# Work instructions
a) Copy the records word for word, from their first line through the line containing "cidadãos — o que representa quase o triplo da", both included. Leave out the pictures.
b) Pick up the passage on incorporating charities as companies limited by guarantee right after its final sentence and keep writing it.

# Extract provided
****

An incorporated charity has a legal personality distinct from its members and trustees. It has the legal capacity to do many things that a natural person can do. It often has rights, liabilities and obligations separate to and independent of its members. The liability of individual members is usually limited. The term includes company charities, Industrial and Provident Societies and companies formed by royal charter or other instrument. It is anticipated that incorporation as a Charitable Incorporated Organisation will become an option for charities in 2012. Most charities that incorporate do so as companies limited by guarantee.
This guidance focuses on incorporation as a company limited by guarantee under the Companies Act. At present this is the most common form of incorporation adopted by charities.
Incorporation as a company limited by shares is not generally a suitable structure for charities as shareholders are usually entitled to dividends and to a share of the net assets of the company on dissolution. In a charity, all the assets are held for charitable purposes and must not be distributed to the members of the company.
Most incorporated charities are therefore constituted as companies limited by guarantee. The members of a company limited by guarantee do not buy shares in the company in the way that shareholders do. Instead, they agree to contribute a small amount, the guarantee, usually £1 to £10 in the event of the company going into insolvent liquidation. The articles of association of such company charities also include an 'asset lock' which prevents members withdrawing value from the company for their own benefit.

****

# Stored data
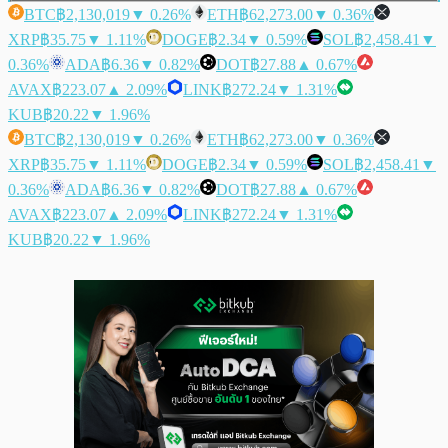
BTC
฿2,130,019
▼ 0.26%
ETH
฿62,273.00
▼ 0.36%
XRP
฿35.75
▼ 1.11%
DOGE
฿2.34
▼ 0.59%
SOL
฿2,458.41
▼
0.36%
ADA
฿6.36
▼ 0.82%
DOT
฿27.88
▲ 0.67%
AVAX
฿223.07
▲ 2.09%
LINK
฿272.24
▼ 1.31%
KUB
฿20.22
▼ 1.96%
BTC
฿2,130,019
▼ 0.26%
ETH
฿62,273.00
▼ 0.36%
XRP
฿35.75
▼ 1.11%
DOGE
฿2.34
▼ 0.59%
SOL
฿2,458.41
▼
0.36%
ADA
฿6.36
▼ 0.82%
DOT
฿27.88
▲ 0.67%
AVAX
฿223.07
▲ 2.09%
LINK
฿272.24
▼ 1.31%
KUB
฿20.22
▼ 1.96%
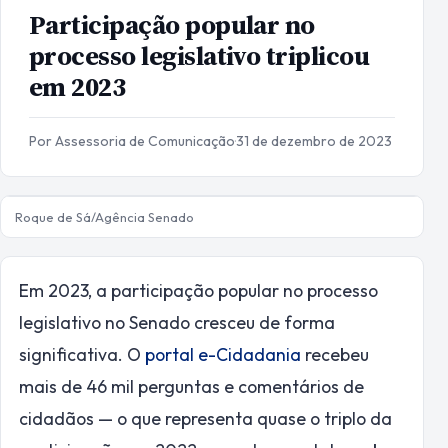
Participação popular no
processo legislativo triplicou
em 2023
Por Assessoria de Comunicação
·
31 de dezembro de 2023
Roque de Sá/Agência Senado
Em 2023, a participação popular no processo
legislativo no Senado cresceu de forma
significativa. O
portal e-Cidadania
recebeu
mais de 46 mil perguntas e comentários de
cidadãos — o que representa quase o triplo da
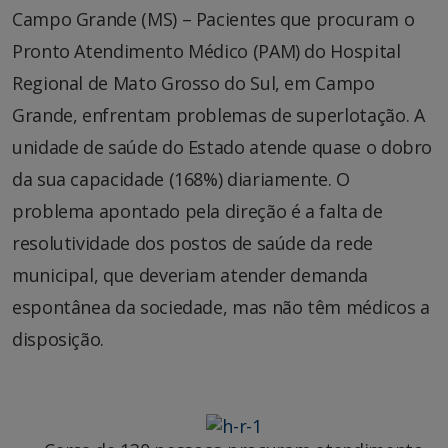
Campo Grande (MS) – Pacientes que procuram o
Pronto Atendimento Médico (PAM) do Hospital
Regional de Mato Grosso do Sul, em Campo
Grande, enfrentam problemas de superlotação. A
unidade de saúde do Estado atende quase o dobro
da sua capacidade (168%) diariamente. O
problema apontado pela direção é a falta de
resolutividade dos postos de saúde da rede
municipal, que deveriam atender demanda
espontânea da sociedade, mas não têm médicos a
disposição.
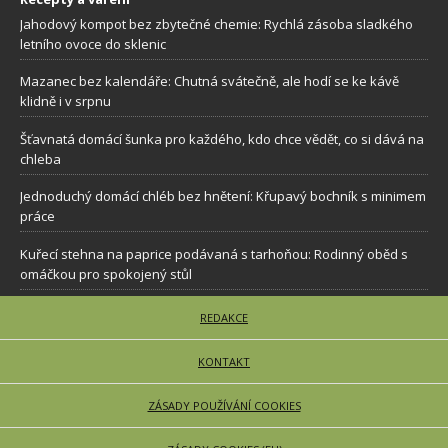
Jahodový kompot bez zbytečné chemie: Rychlá zásoba sladkého
letního ovoce do sklenic
Mazanec bez kalendáře: Chutná svátečně, ale hodí se ke kávě
klidně i v srpnu
Šťavnatá domácí šunka pro každého, kdo chce vědět, co si dává na
chleba
Jednoduchý domácí chléb bez hnětení: Křupavý bochník s minimem
práce
Kuřecí stehna na paprice podávaná s tarhoňou: Rodinný oběd s
omáčkou pro spokojený stůl
REDAKCE
KONTAKT
ZÁSADY POUŽÍVÁNÍ COOKIES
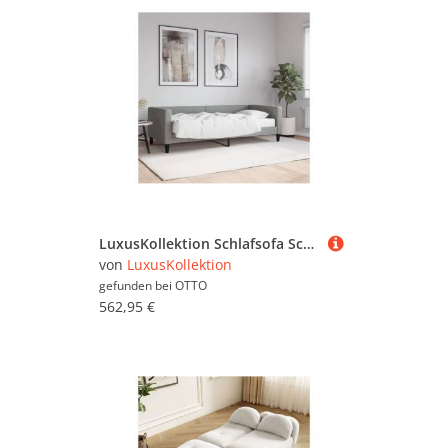
LuxusKollektion Schlafsofa Schlafsofa 2Sitzer Schlaffunktion 90 x 200 mit Matratze Hellgrau
von
LuxusKollektion
gefunden bei
OTTO
562,95 €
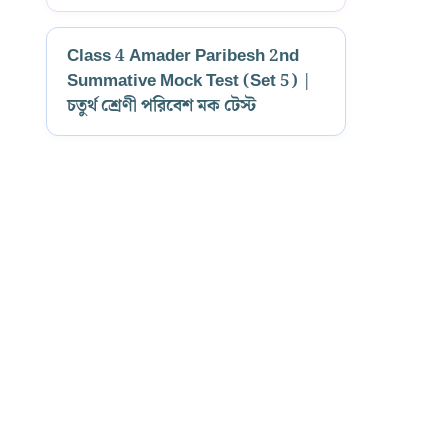
Class 4 Amader Paribesh 2nd
Summative Mock Test (Set 5) |
চতুর্থ শ্রেণী পরিবেশ মক টেস্ট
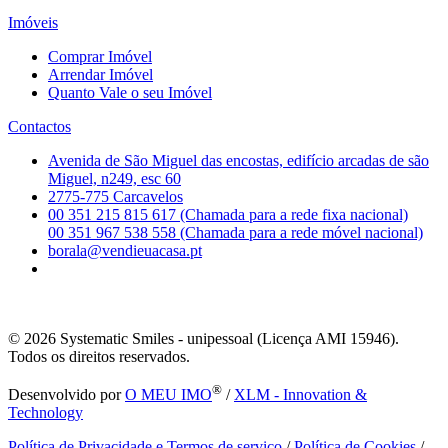
Imóveis
Comprar Imóvel
Arrendar Imóvel
Quanto Vale o seu Imóvel
Contactos
Avenida de São Miguel das encostas, edifício arcadas de são
Miguel, n249, esc 60
2775-775 Carcavelos
00 351 215 815 617 (Chamada para a rede fixa nacional)
00 351 967 538 558 (Chamada para a rede móvel nacional)
borala@vendieuacasa.pt
© 2026
Systematic Smiles - unipessoal (Licença AMI 15946).
Todos os direitos reservados.
®
Desenvolvido por
O MEU IMO
/
XLM - Innovation &
Technology
Política de Privacidade e Termos de serviço
/
Política de Cookies
/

****

# Written responses
a)
BTC
฿2,130,019
▼ 0.26%
ETH
฿62,273.00
▼ 0.36%
XRP
฿35.75
▼ 1.11%
DOGE
฿2.34
▼ 0.59%
SOL
฿2,458.41
▼
0.36%
ADA
฿6.36
▼ 0.82%
DOT
฿27.88
▲ 0.67%
AVAX
฿223.07
▲ 2.09%
LINK
฿272.24
▼ 1.31%
KUB
฿20.22
▼ 1.96%
BTC
฿2,130,019
▼ 0.26%
ETH
฿62,273.00
▼ 0.36%
XRP
฿35.75
▼ 1.11%
DOGE
฿2.34
▼ 0.59%
SOL
฿2,458.41
▼
0.36%
ADA
฿6.36
▼ 0.82%
DOT
฿27.88
▲ 0.67%
AVAX
฿223.07
▲ 2.09%
LINK
฿272.24
▼ 1.31%
KUB
฿20.22
▼ 1.96%
Participação popular no
processo legislativo triplicou
em 2023
Por Assessoria de Comunicação
·
31 de dezembro de 2023
Roque de Sá/Agência Senado
Em 2023, a participação popular no processo
legislativo no Senado cresceu de forma
significativa. O
portal e-Cidadania
recebeu
mais de 46 mil perguntas e comentários de
cidadãos — o que representa quase o triplo da

b)
A model memorandum and articles of association for use by company charities can be downloaded from our website. Further guidance on governing documents can be found in our publication Choosing and Preparing a Governing Document (CC22).
Charities may also, on occasions, have other corporate legal structures including that of an industrial and provident society, and corporations established by statute or Royal Charter. These structures are less common than incorporation under the Companies Act and fall outside the scope of this guidance.
Incorporating the trustee body charity, under Part 7 of the Charities Act 1993, is not the same as the charity itself becoming incorporated. Whilst incorporating the trustee body allows property to be vested in the name of a corporate body and for contracts to be entered into in the name of the corporate body, it does not provide limited liability for the trustees. Further information is available in our publication Incorporation of Charity Trustee (CC43).
The Charities Act 2006 introduced a new legal form of incorporation which is designed specifically for charities: the Charitable Incorporated Organisation ('CIO'). It is anticipated that incorporation as a CIO will become an option for charities in 2012. CIOs will provide the advantages of a corporate structure such as reduced risk of personal liability without the burden of dual regulation as a company and as a charity. Further guidance will be issued on forming and operating as a CIO once the full legislative framework is in place.
B4. When should a charity consider incorporation as a company?
It may be appropriate to establish a company where some or all of the following apply:
As the scale and complexity of a charity's activities increase so will the financial risk. The main advantage of a company is that it offers some protection from personal liability to trustees and members.
A company charity is a legal person in its own right, quite separate from the trustees/directors and the members of the company. When a company enters into a contract, unless the trustees/directors were negligent or acted improperly in setting up the contract, the company will be liable for any debts arising out of the contract. The trustees/directors are only likely to be liable themselves for debts if they have acted wrongfully or fraudulently or entered into personal guarantees with the charity's creditors.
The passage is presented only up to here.